Read each of the lines below and tally those with "DateShort"; the tally is the whole answer.

Pictures paired with source code:
- Opening Delimiter -

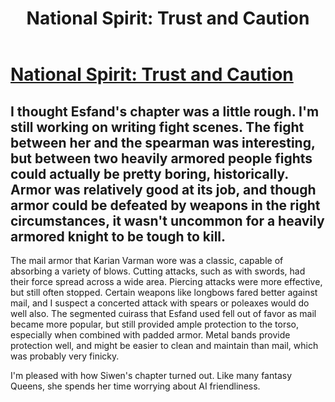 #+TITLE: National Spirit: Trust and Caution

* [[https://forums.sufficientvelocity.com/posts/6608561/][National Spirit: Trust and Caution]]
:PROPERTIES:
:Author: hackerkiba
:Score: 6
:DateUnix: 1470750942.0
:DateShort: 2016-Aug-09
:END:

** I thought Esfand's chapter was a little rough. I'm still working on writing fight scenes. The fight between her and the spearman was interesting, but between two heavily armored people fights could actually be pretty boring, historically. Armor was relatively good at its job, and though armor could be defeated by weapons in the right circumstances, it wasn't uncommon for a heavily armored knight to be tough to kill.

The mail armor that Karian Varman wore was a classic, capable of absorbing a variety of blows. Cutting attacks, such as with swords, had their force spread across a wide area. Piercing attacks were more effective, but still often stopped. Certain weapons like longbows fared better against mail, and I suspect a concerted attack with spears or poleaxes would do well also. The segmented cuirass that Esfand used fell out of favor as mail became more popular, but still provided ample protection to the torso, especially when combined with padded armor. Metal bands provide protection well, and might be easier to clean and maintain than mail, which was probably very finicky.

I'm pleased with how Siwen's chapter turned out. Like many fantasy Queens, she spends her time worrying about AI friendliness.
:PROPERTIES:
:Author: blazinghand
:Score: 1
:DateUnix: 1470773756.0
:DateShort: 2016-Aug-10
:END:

- Closing Delimiter -

* Reply: 2